GPT4All doesn't support GPU acceleration. Will add support for models like Llama which can do this
I was able to get GPU working with this Llama model: ggml-vic13b-q5_1.bin
using a manual workaround.
# Download the ggml-vic13b-q5_1.bin model and place in privateGPT/server/models/
# Edit privateGPT.py and comment out GPT4 model and add LLama model
# Change n_gpu_layers=40 layers based on what Nvidia GPU (max is 40). Uses about 9GB VRAM.
def load_model():
filename = 'ggml-vic13b-q5_1.bin' # Specify the name for the downloaded file
models_folder = 'models' # Specify the name of the folder inside the Flask app root
file_path = f'{models_folder}/{filename}'
if os.path.exists(file_path):
global llm
callbacks = [StreamingStdOutCallbackHandler()]
#llm = GPT4All(model=model_path, n_ctx=model_n_ctx, backend='gptj', callbacks=callbacks, verbose=False)
llm = LlamaCpp(model_path=model_path, n_ctx=model_n_ctx, n_gpu_layers=40, callbacks=callbacks, verbose=False)

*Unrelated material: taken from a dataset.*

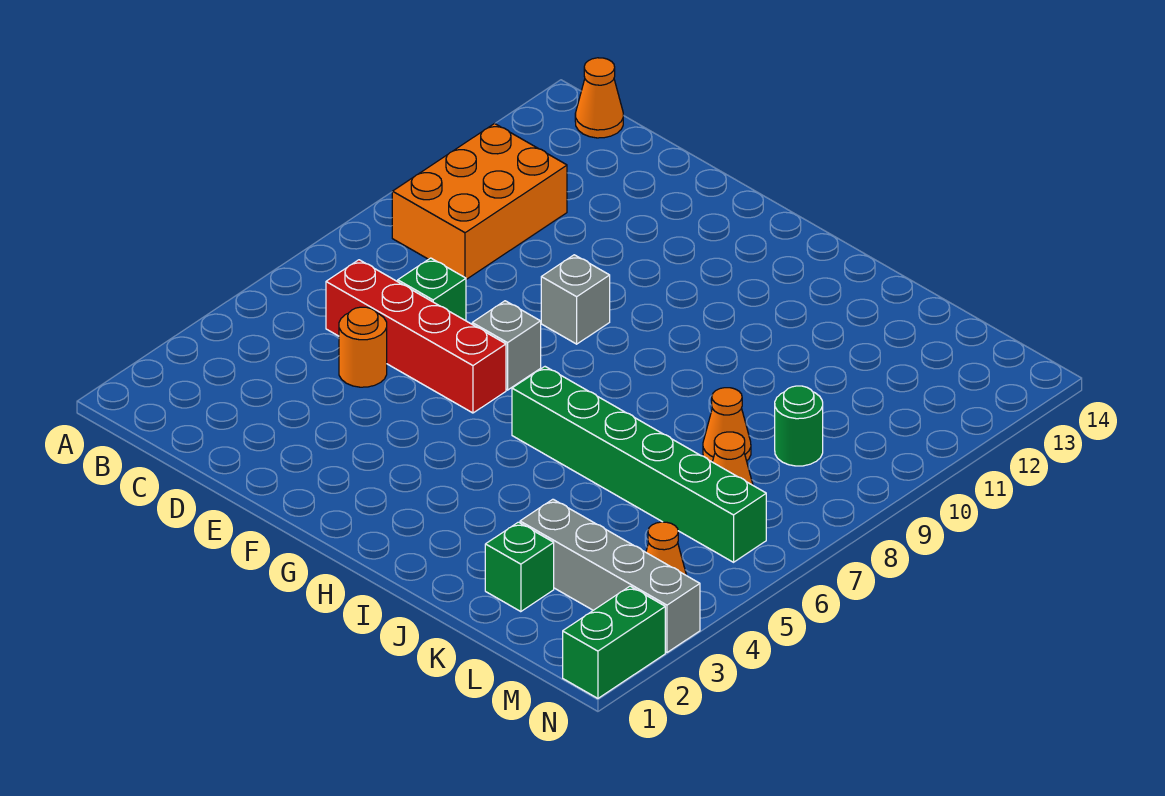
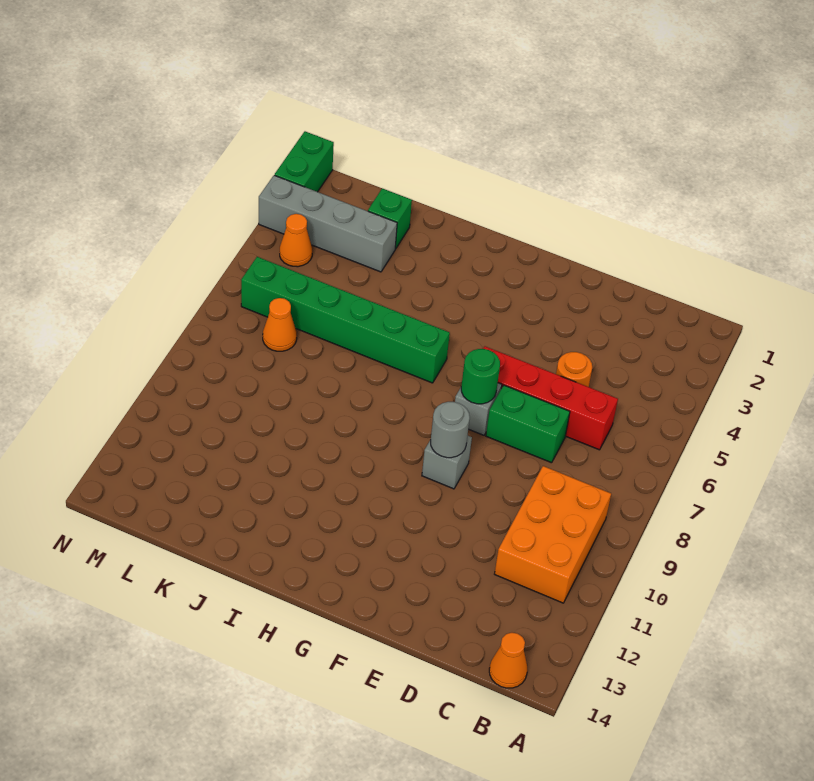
green 1x1 brick [398,258,466,321] -> green 1x2 brick [486,385,570,463]
none -> grey 1x1 round brick [431,402,470,458]
orange 1x1 cone [703,388,751,462] -> none
green 1x1 round brick [775,386,823,466] -> green 1x1 round brick moved to [461,349,500,404]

# Edit privateGPT/server/.env
# Update .env as follows
PERSIST_DIRECTORY=db
MODEL_TYPE=LlamaCpp
MODEL_PATH=models/ggml-vic13b-q5_1.bin
EMBEDDINGS_MODEL_NAME=all-MiniLM-L6-v2
MODEL_N_CTX=1000
# If using conda enviroment
conda install -c "nvidia/label/cuda-12.1.1" cuda-toolkit
# Remove and reinstall llama-cpp-python with ENV variables set
# Linux uses "export" not "set" like Windows for setting environment variables
pip uninstall llama-cpp-python
export CMAKE_ARGS="-DLLAMA_CUBLAS=on"
export FORCE_CMAKE=1
pip install llama-cpp-python --no-cache-dir
Run python privateGPT
from privateGPT/server/ directory
You should see the following lines in output as the model loads
llama_model_load_internal: [cublas] offloading 40 layers to GPU
llama_model_load_internal: [cublas] total VRAM used: 9076 MB
Hi, thanks for your info. But when I was following your step in my windows, I got this error: Could not load Llama model from path: D:/code/privateGPT/server/models/ggml-vic13b-q5_1.bin. Received error (type=value_error) Any idea about this? Thanks.
@bradsec
Hi,
I followed the instructions but looks still using cpu :
(venPrivateGPT) (base) alp2080@alp2080:~/data/dProjects/privateGPT/server$ python privateGPT.py /data/dProjects/privateGPT/server/privateGPT.py:1: DeprecationWarning: 'flask.Markup' is deprecated and will be removed in Flask 2.4. Import 'markupsafe.Markup' instead. from flask import Flask,jsonify, render_template, flash, redirect, url_for, Markup, request llama.cpp: loading model from models/ggml-vic13b-q5_1.bin llama_model_load_internal: format = ggjt v2 (pre #1508) llama_model_load_internal: n_vocab = 32000 llama_model_load_internal: n_ctx = 1000 llama_model_load_internal: n_embd = 5120 llama_model_load_internal: n_mult = 256 llama_model_load_internal: n_head = 40 llama_model_load_internal: n_layer = 40 llama_model_load_internal: n_rot = 128 llama_model_load_internal: ftype = 9 (mostly Q5_1) llama_model_load_internal: n_ff = 13824 llama_model_load_internal: n_parts = 1 llama_model_load_internal: model size = 13B llama_model_load_internal: ggml ctx size = 0.09 MB llama_model_load_internal: mem required = 11359.05 MB (+ 1608.00 MB per state) llama_new_context_with_model: kv self size = 781.25 MB AVX = 1 | AVX2 = 1 | AVX512 = 0 | AVX512_VBMI = 0 | AVX512_VNNI = 0 | FMA = 1 | NEON = 0 | ARM_FMA = 0 | F16C = 1 | FP16_VA = 0 | WASM_SIMD = 0 | BLAS = 0 | SSE3 = 1 | VSX = 0 | LLM0 LlamaCpp Params: {'model_path': 'models/ggml-vic13b-q5_1.bin', 'suffix': None, 'max_tokens': 256, 'temperature': 0.8, 'top_p': 0.95, 'logprobs': None, 'echo': False, 'stop_sequences': [], 'repeat_penalty': 1.1, 'top_k': 40}
- Serving Flask app 'privateGPT'
- Debug mode: off WARNING: This is a development server. Do not use it in a production deployment. Use a production WSGI server instead.
- Running on all addresses (0.0.0.0)
- Running on http://127.0.0.1:5000
- Running on http://192.168.5.110:5000 Press CTRL+C to quit Loading documents from source_documents
I tried this as well and it looks like it's still using CPU.. interesting. If anyone could suggest as to why it's not working with gpu, please let me know.